Problem to solve: Please output exactly the lines below, starting at the line that has "Wilmar, Marvo, NIMH)." and ending at the line that has "Elegoo Saturn 4 Ultra", both included; leave out all pictures and include nothing else.

START Given entries

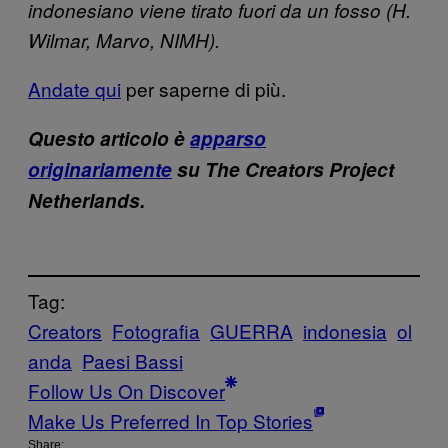
indonesiano viene tirato fuori da un fosso (H.
Wilmar, Marvo, NIMH).
Andate qui
per saperne di più.
Questo articolo è
apparso
originariamente
su The Creators Project
Netherlands.
Tag:
Creators
Fotografia
GUERRA
indonesia
ol
anda
Paesi Bassi
Follow Us On Discover
Make Us Preferred In Top Stories
Share:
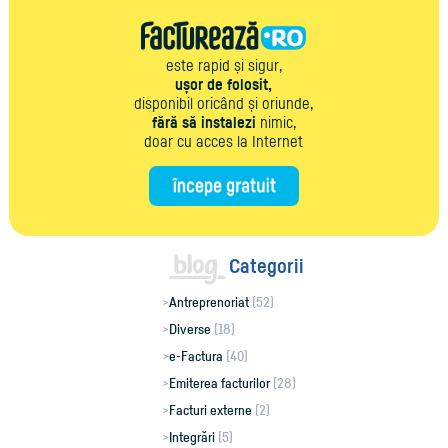
este rapid și sigur,
ușor de folosit,
disponibil oricând și oriunde,
fără să instalezi
nimic,
doar cu acces la Internet
Categorii
Antreprenoriat
(52)
Diverse
(18)
e-Factura
(40)
Emiterea facturilor
(28)
Facturi externe
(2)
Integrări
(5)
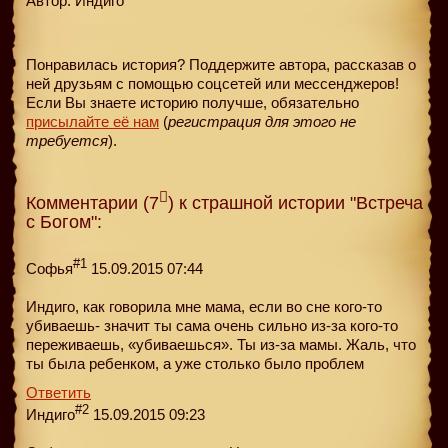
Автор: Индиго
Понравилась история? Поддержите автора, рассказав о
ней друзьям с помощью соцсетей или мессенджеров!
Если Вы знаете историю получше, обязательно
присылайте её нам
(
регистрация для этого не
требуется
).
Комментарии (7
) к страшной истории "Встреча
с Богом":
#1
Софья
15.09.2015 07:44
Индиго, как говорила мне мама, если во сне кого-то
убиваешь- значит ты сама очень сильно из-за кого-то
переживаешь, «убиваешься». Ты из-за мамы. Жаль, что
ты была ребенком, а уже столько было проблем
Ответить
#2
Индиго
15.09.2015 09:23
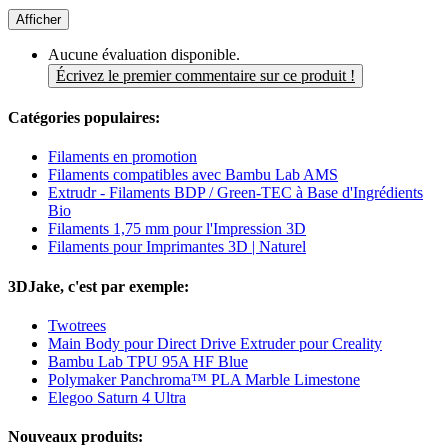
Afficher
Aucune évaluation disponible.
Écrivez le premier commentaire sur ce produit !
Catégories populaires:
Filaments en promotion
Filaments compatibles avec Bambu Lab AMS
Extrudr - Filaments BDP / Green-TEC à Base d'Ingrédients
Bio
Filaments 1,75 mm pour l'Impression 3D
Filaments pour Imprimantes 3D | Naturel
3DJake, c'est par exemple:
Twotrees
Main Body pour Direct Drive Extruder pour Creality
Bambu Lab TPU 95A HF Blue
Polymaker Panchroma™ PLA Marble Limestone
Elegoo Saturn 4 Ultra
Nouveaux produits:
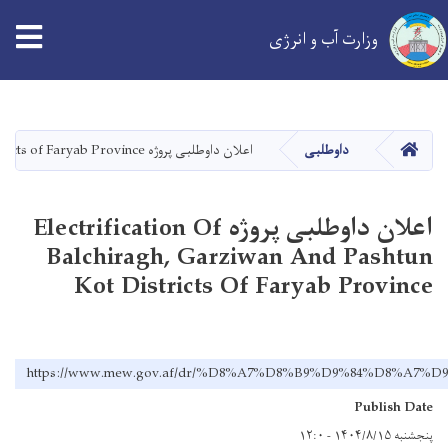
tion
وزارت آب و انرژی
Skip
to
main
خانه
داوطلبی
اعلان داوطلبی پروژه Electrification of Balchiragh, Garziwan and Pashtun Kot Districts of Faryab Province
content
اعلان داوطلبی پروژه Electrification Of
Balchiragh, Garziwan And Pashtun
Kot Districts Of Faryab Province
https://www.mew.gov.af/dr/%D8%A7%D8%B9%D9%84%D8%A7%D9%8
Publish Date
پنجشنبه ۱۴۰۴/۸/۱۵ - ۱۲:۰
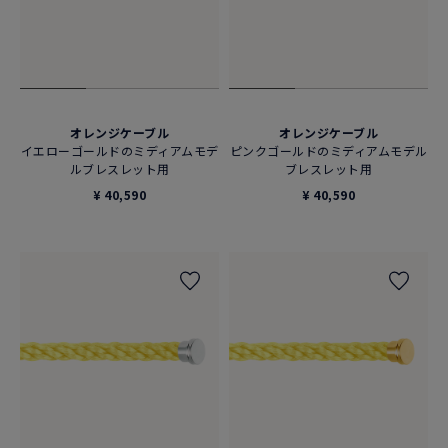
オレンジケーブル
オレンジケーブル
イエローゴールドのミディアムモデ
ピンクゴールドのミディアムモデル
ルブレスレット用
ブレスレット用
¥ 40,590
¥ 40,590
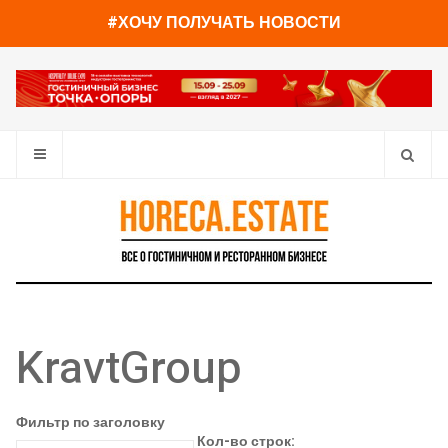
#ХОЧУ ПОЛУЧАТЬ НОВОСТИ
KravtGroup
Фильтр по заголовку
Кол-во строк:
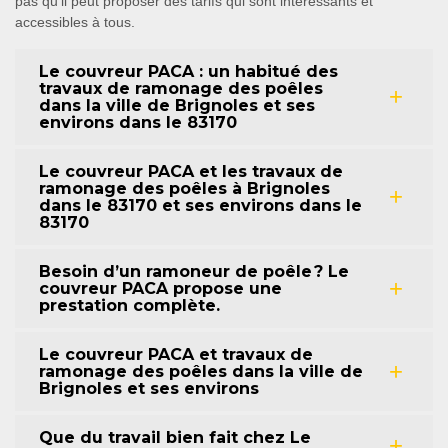
pas qu'il peut proposer des tarifs qui sont intéressants et
accessibles à tous.
Le couvreur PACA : un habitué des
travaux de ramonage des poêles
dans la ville de Brignoles et ses
environs dans le 83170
Le couvreur PACA et les travaux de
ramonage des poêles à Brignoles
dans le 83170 et ses environs dans le
83170
Besoin d’un ramoneur de poêle ? Le
couvreur PACA propose une
prestation complète.
Le couvreur PACA et travaux de
ramonage des poêles dans la ville de
Brignoles et ses environs
Que du travail bien fait chez Le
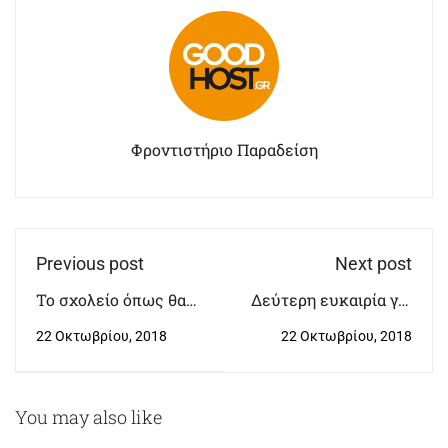
Φροντιστήριο Παραδείση
Previous post
Next post
Το σχολείο όπως θα
Δεύτερη ευκαιρία για
έπρεπε να είναι
Γυμνάσιο & Λύκειο
22 Οκτωβρίου, 2018
22 Οκτωβρίου, 2018
You may also like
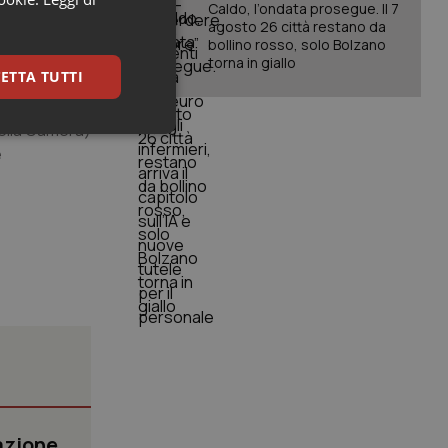
Caldo, l’ondata prosegue. Il 7
agosto 26 città restano da
o di un
bollino rosso, solo Bolzano
vista delle
torna in giallo
ETTA TUTTI
ioni ed
ge
della Camera)
keting
e
igazione sulle pagine
kie.
er memorizzare le
utente per la loro
 dati sul consenso
itiche e
azione
tendo che le loro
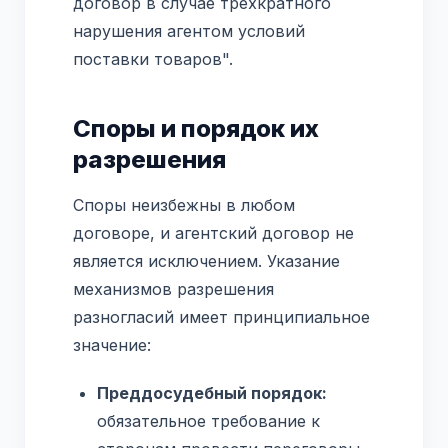
договор в случае трехкратного
нарушения агентом условий
поставки товаров".
Споры и порядок их
разрешения
Споры неизбежны в любом
договоре, и агентский договор не
является исключением. Указание
механизмов разрешения
разногласий имеет принципиальное
значение:
Преддосудебный порядок:
обязательное требование к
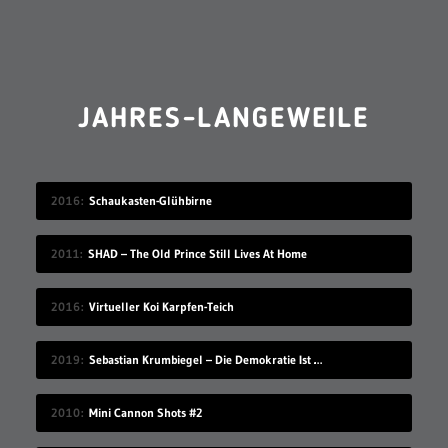
JAHRES-LANGEWEILE
2016
Schaukasten-Glühbirne
2011
SHAD – The Old Prince Still Lives At Home
2016
Virtueller Koi Karpfen-Teich
2019
Sebastian Krumbiegel – Die Demokratie Ist Weiblich
2010
Mini Cannon Shots #2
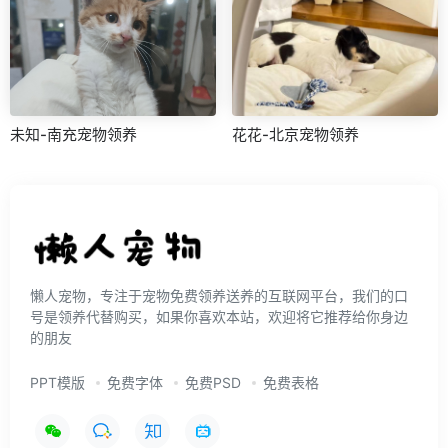
未知-南充宠物领养
花花-北京宠物领养
懒人宠物，专注于宠物免费领养送养的互联网平台，我们的口
号是领养代替购买，如果你喜欢本站，欢迎将它推荐给你身边
的朋友
PPT模版
免费字体
免费PSD
免费表格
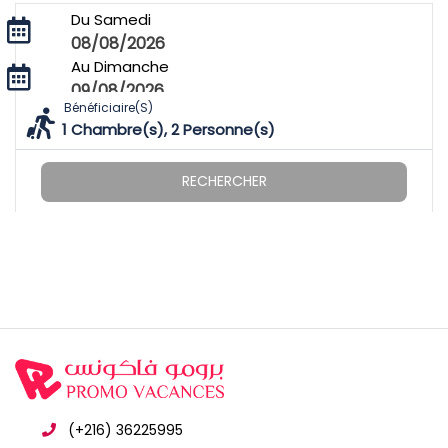
Du Samedi
08/08/2026
Au Dimanche
09/08/2026
Bénéficiaire(s)
1
Chambre(s),
2
Personne(s)
RECHERCHER
(+216) 36225995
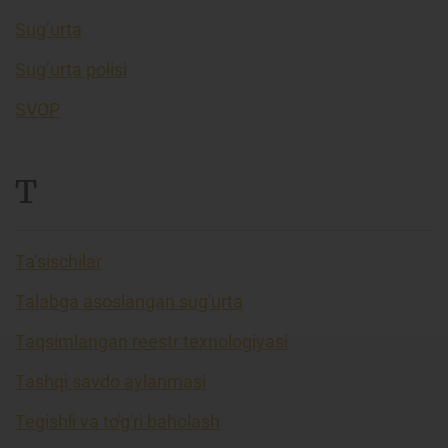
Sug’urta
Sug’urta polisi
SVOP
T
Ta’sischilar
Talabga asoslangan sug'urta
Taqsimlangan reestr texnologiyasi
Tashqi savdo aylanmasi
Tegishli va to'g'ri baholash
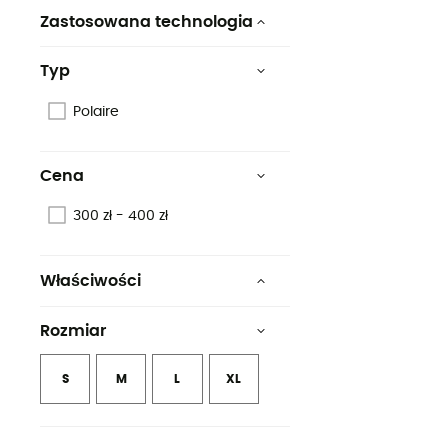
Zastosowana technologia
Polartec® Thermal Pro
Typ
Polaire
Cena
300 zł - 400 zł
Właściwości
Isolant
Rozmiar
Respirant
S
M
L
XL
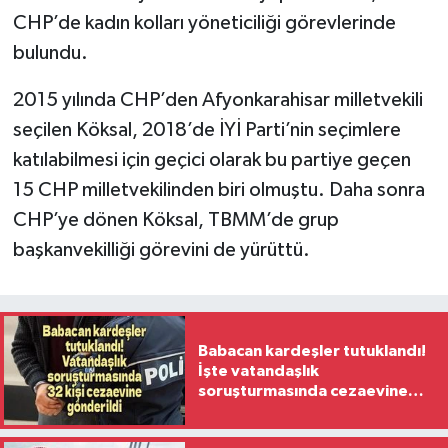
CHP’de kadın kolları yöneticiliği görevlerinde
bulundu.
2015 yılında CHP’den Afyonkarahisar milletvekili
seçilen Köksal, 2018’de İYİ Parti’nin seçimlere
katılabilmesi için geçici olarak bu partiye geçen
15 CHP milletvekilinden biri olmuştu. Daha sonra
CHP’ye dönen Köksal, TBMM’de grup
başkanvekilliği görevini de yürüttü.
Babacan kardeşler tutuklandı!
İşte vatandaşlık
soruşturmasında cezaevine
gönderilen 32 isim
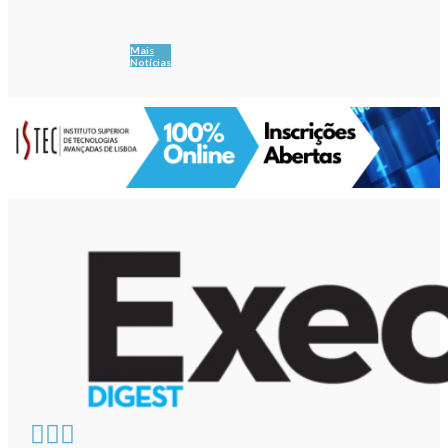
Mais
Notícias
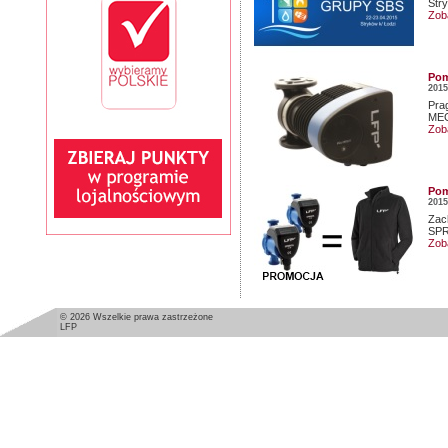
Str
Zob
Pom
2015
Pra
ME
Zob
Pom
2015
Zac
SPR
Zob
© 2026 Wszelkie prawa zastrzeżone
LFP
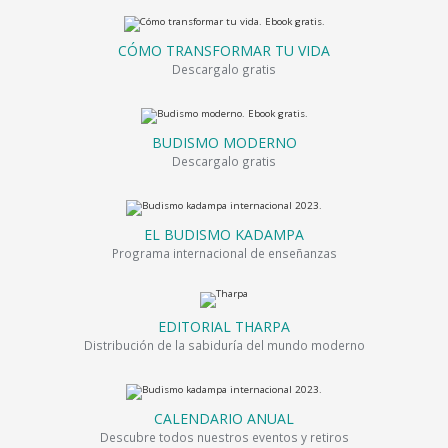
CÓMO TRANSFORMAR TU VIDA
Descargalo gratis
BUDISMO MODERNO
Descargalo gratis
EL BUDISMO KADAMPA
Programa internacional de enseñanzas
EDITORIAL THARPA
Distribución de la sabiduría del mundo moderno
CALENDARIO ANUAL
Descubre todos nuestros eventos y retiros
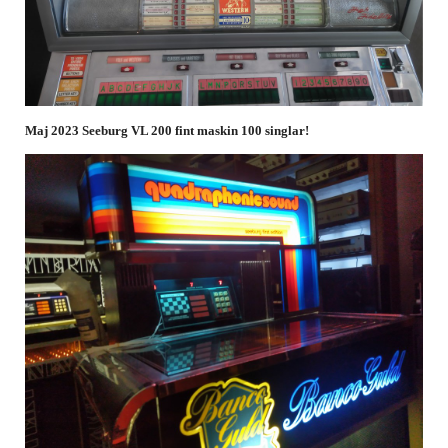
Maj 2023 Seeburg VL 200 fint maskin 100 singlar!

END Given entries

Output for this task:
Wilmar, Marvo, NIMH).
Andate qui
per saperne di più.
Questo articolo è
apparso
originariamente
su The Creators Project
Netherlands.
Tag:
Creators
Fotografia
GUERRA
indonesia
ol
anda
Paesi Bassi
Follow Us On Discover
Make Us Preferred In Top Stories
Share:
este rapid și sigur,
ușor de folosit,
disponibil oricând și oriunde,
fără să instalezi
nimic,
doar cu acces la Internet
Categorii
Antreprenoriat
(52)
Diverse
(18)
e-Factura
(40)
Emiterea facturilor
(28)
Facturi externe
(2)
Integrări
(5)
Автор: Индиго
Понравилась история? Поддержите автора, рассказав о
ней друзьям с помощью соцсетей или мессенджеров!
Если Вы знаете историю получше, обязательно
присылайте её нам
(
регистрация для этого не
требуется
).
Комментарии (7
) к страшной истории "Встреча
с Богом":
#1
Софья
15.09.2015 07:44
Индиго, как говорила мне мама, если во сне кого-то
убиваешь- значит ты сама очень сильно из-за кого-то
переживаешь, «убиваешься». Ты из-за мамы. Жаль, что
ты была ребенком, а уже столько было проблем
Ответить
#2
Индиго
15.09.2015 09:23
Afficher
Aucune évaluation disponible.
Écrivez le premier commentaire sur ce produit !
Catégories populaires:
Filaments en promotion
Filaments compatibles avec Bambu Lab AMS
Extrudr - Filaments BDP / Green-TEC à Base d'Ingrédients
Bio
Filaments 1,75 mm pour l'Impression 3D
Filaments pour Imprimantes 3D | Naturel
3DJake, c'est par exemple:
Twotrees
Main Body pour Direct Drive Extruder pour Creality
Bambu Lab TPU 95A HF Blue
Polymaker Panchroma™ PLA Marble Limestone
Elegoo Saturn 4 Ultra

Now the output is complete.